» WORK INSTRUCTION: In the entries below, find the line with "418 15 38.34" and the line with "107 33 7.02". Return those two lines and all lines between them, exactly.

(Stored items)
--- --- ---

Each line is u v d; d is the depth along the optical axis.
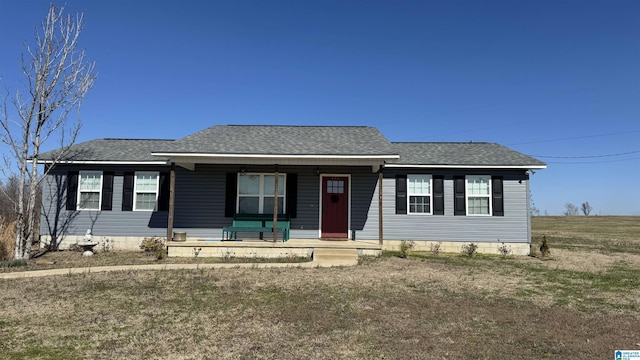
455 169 15.64
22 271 10.83
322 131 16.84
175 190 15.40
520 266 12.46
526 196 15.48
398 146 17.69
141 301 7.91
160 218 15.42
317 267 11.56
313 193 15.42
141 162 15.32
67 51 14.29
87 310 7.34
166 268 11.22
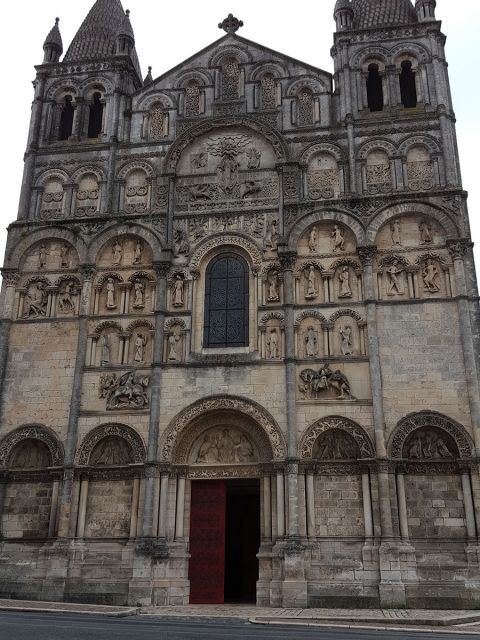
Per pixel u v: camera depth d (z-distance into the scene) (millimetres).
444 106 42156
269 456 36969
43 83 47750
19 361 40594
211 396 37938
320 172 42188
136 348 39906
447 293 38312
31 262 42969
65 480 37344
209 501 37594
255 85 45062
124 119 45969
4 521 37875
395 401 36594
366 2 47812
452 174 40469
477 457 34750
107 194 43656
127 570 35719
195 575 36375
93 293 41562
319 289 39750
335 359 37812
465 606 32656
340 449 36562
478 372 36531
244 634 21453
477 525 33844
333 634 22297
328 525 35250
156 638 19500
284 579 33906
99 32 50438
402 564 33438
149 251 42031
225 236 41500
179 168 43812
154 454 37188
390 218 40094
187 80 46031
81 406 39062
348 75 44031
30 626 22391
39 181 44938
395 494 35031
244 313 40344
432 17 44844
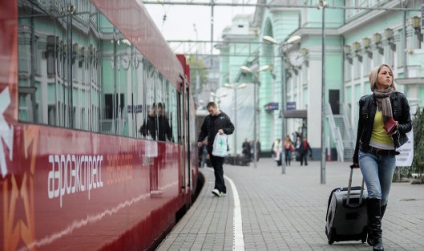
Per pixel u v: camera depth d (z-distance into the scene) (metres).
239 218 13.23
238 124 69.00
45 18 4.82
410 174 23.39
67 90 5.36
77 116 5.64
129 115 8.12
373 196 8.41
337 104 57.97
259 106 77.56
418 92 38.31
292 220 12.91
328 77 57.91
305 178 29.42
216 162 18.53
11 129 4.11
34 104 4.54
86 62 6.05
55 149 4.91
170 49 13.59
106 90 6.89
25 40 4.41
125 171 7.66
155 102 10.67
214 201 17.08
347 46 56.09
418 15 38.34
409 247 9.16
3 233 3.89
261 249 9.34
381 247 8.51
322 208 15.28
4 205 3.92
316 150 58.62
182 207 15.97
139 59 9.09
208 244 9.88
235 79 94.25
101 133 6.50
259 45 76.44
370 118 8.38
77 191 5.45
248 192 20.39
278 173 35.41
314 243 9.81
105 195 6.52
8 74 4.11
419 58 38.53
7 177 3.99
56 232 4.85
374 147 8.42
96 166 6.20
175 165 13.59
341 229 9.05
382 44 47.31
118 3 7.67
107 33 7.02
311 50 58.12
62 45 5.25
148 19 10.17
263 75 75.44
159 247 9.60
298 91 64.75
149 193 9.56
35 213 4.42
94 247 6.00
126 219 7.62
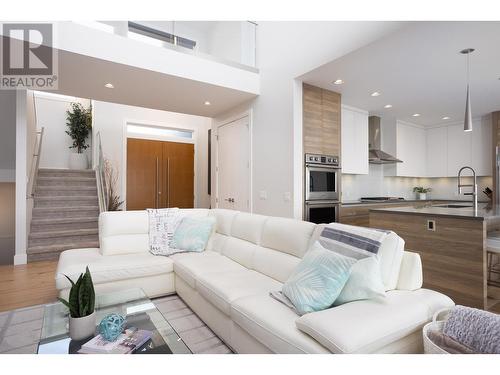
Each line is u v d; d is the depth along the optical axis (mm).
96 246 4387
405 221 2875
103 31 3094
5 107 4367
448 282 2520
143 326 1644
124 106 6406
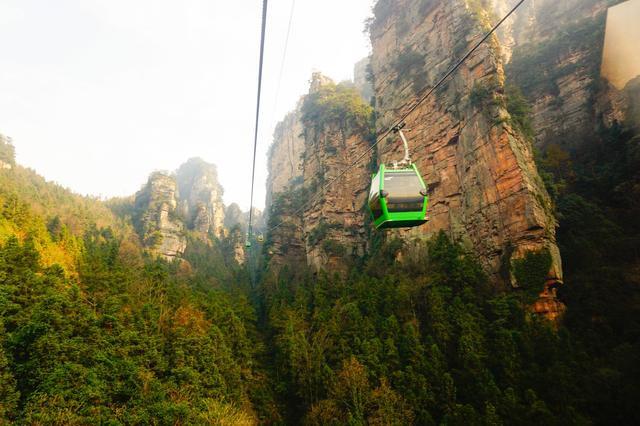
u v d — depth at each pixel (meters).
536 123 75.88
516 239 47.69
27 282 40.00
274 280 82.50
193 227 155.38
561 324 42.09
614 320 40.62
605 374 33.03
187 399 38.38
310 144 100.44
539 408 31.20
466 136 57.75
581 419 30.14
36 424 27.08
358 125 89.56
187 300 54.94
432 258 52.56
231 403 42.19
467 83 59.84
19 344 32.97
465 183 57.03
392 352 41.66
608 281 43.34
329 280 66.38
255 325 65.88
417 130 68.00
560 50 77.94
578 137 68.50
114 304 44.84
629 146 56.12
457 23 64.94
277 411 46.19
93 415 30.06
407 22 78.75
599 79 69.00
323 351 47.62
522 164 50.44
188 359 42.91
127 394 34.66
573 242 48.94
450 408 35.34
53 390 29.39
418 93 70.06
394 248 63.31
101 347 36.94
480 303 45.16
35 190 120.56
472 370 36.62
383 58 83.31
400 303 49.09
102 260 57.88
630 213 50.22
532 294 43.81
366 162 84.94
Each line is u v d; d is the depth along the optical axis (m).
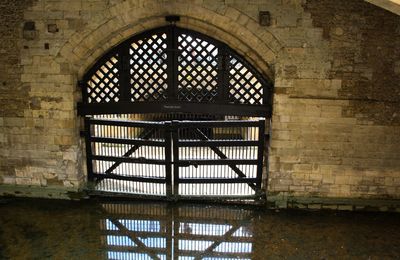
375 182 7.45
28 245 6.32
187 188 8.11
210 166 8.12
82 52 7.25
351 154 7.34
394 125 7.13
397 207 7.54
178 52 7.39
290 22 6.80
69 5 6.97
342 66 6.93
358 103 7.07
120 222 7.11
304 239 6.66
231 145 7.76
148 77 7.58
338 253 6.29
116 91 7.78
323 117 7.18
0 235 6.59
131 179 8.01
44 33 7.14
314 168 7.45
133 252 6.20
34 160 7.81
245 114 7.53
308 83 7.05
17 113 7.59
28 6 7.04
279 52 6.94
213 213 7.50
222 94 7.53
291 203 7.67
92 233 6.73
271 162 7.48
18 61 7.32
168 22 7.16
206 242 6.53
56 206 7.65
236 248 6.38
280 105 7.19
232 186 8.20
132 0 6.82
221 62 7.39
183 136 7.83
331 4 6.68
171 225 7.04
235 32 6.95
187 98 7.62
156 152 8.38
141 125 7.70
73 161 7.74
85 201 7.88
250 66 7.37
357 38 6.79
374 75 6.93
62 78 7.35
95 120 7.82
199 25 7.13
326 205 7.62
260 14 6.76
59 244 6.37
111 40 7.29
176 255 6.16
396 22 6.66
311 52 6.90
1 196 8.02
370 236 6.78
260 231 6.89
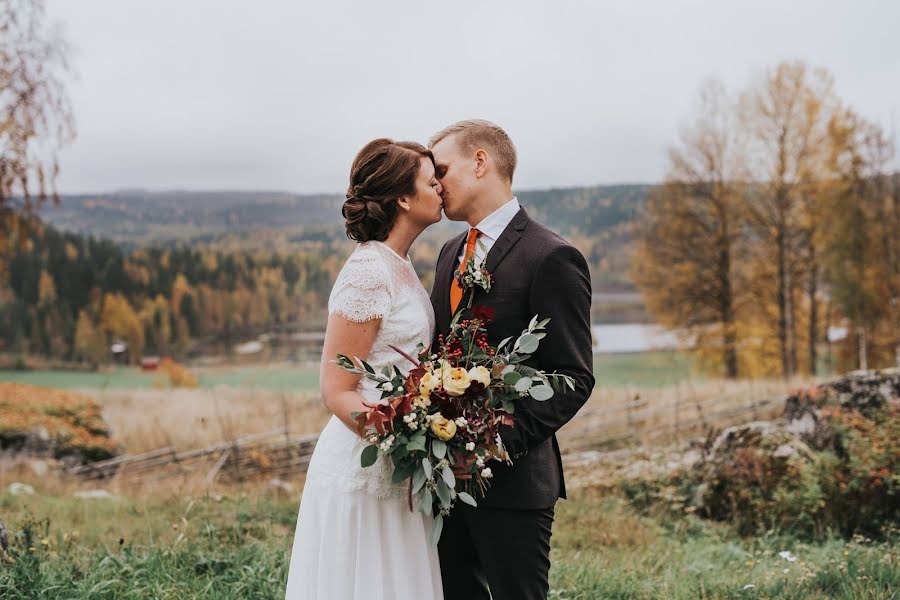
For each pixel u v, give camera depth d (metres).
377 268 2.88
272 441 11.54
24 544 4.20
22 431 11.09
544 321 2.69
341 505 2.91
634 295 47.03
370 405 2.78
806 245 26.22
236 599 3.82
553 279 2.89
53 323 60.06
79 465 11.34
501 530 2.91
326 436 3.04
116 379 50.56
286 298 67.00
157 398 17.84
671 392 14.75
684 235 26.38
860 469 6.60
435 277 3.35
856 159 25.38
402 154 2.98
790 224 26.12
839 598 4.12
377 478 2.90
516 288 2.93
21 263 58.97
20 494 8.29
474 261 3.03
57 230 62.31
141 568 4.09
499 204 3.09
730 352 26.27
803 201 26.05
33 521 4.84
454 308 3.07
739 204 26.36
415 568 2.97
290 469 10.58
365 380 2.89
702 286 26.12
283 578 4.08
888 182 25.55
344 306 2.85
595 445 10.92
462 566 3.21
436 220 3.06
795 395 7.82
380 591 2.89
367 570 2.90
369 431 2.68
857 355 26.31
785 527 6.54
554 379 2.74
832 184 25.61
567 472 8.89
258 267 67.12
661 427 11.25
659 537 6.38
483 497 2.92
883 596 4.04
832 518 6.53
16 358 58.41
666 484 7.64
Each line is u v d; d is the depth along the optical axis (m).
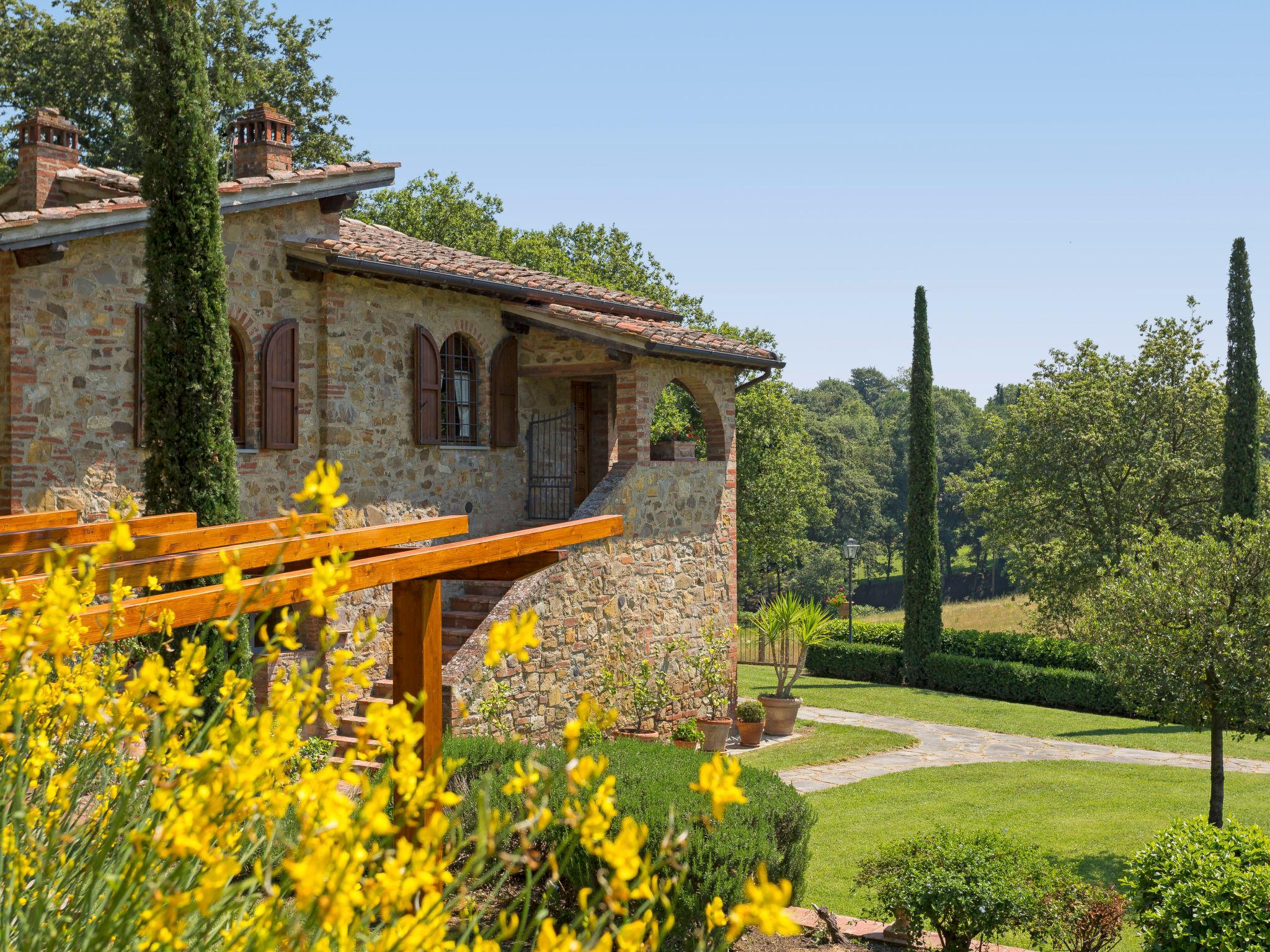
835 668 25.78
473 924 1.64
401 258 12.55
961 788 14.02
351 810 1.60
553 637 13.15
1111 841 11.57
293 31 26.28
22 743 2.21
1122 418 25.23
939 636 24.69
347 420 12.58
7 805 2.01
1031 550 25.72
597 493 14.23
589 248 31.91
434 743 5.19
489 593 14.04
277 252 11.92
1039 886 7.18
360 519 12.71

--- --- ---

» OUTPUT OF THE EXERCISE:
418 15 38.34
409 247 9.16
3 233 3.89
261 249 9.34
381 247 8.51
322 208 15.28
4 205 3.92
316 150 58.62
182 207 15.97
139 59 9.09
208 244 9.88
235 79 94.25
101 133 6.50
259 45 76.44
370 118 8.38
77 191 5.45
248 192 20.39
278 173 35.41
314 243 9.81
105 195 6.52
8 74 4.11
419 58 38.53
7 177 3.99
56 232 4.85
374 147 8.42
96 166 6.20
175 165 13.59
341 229 9.05
382 44 47.31
118 3 7.67
107 33 7.02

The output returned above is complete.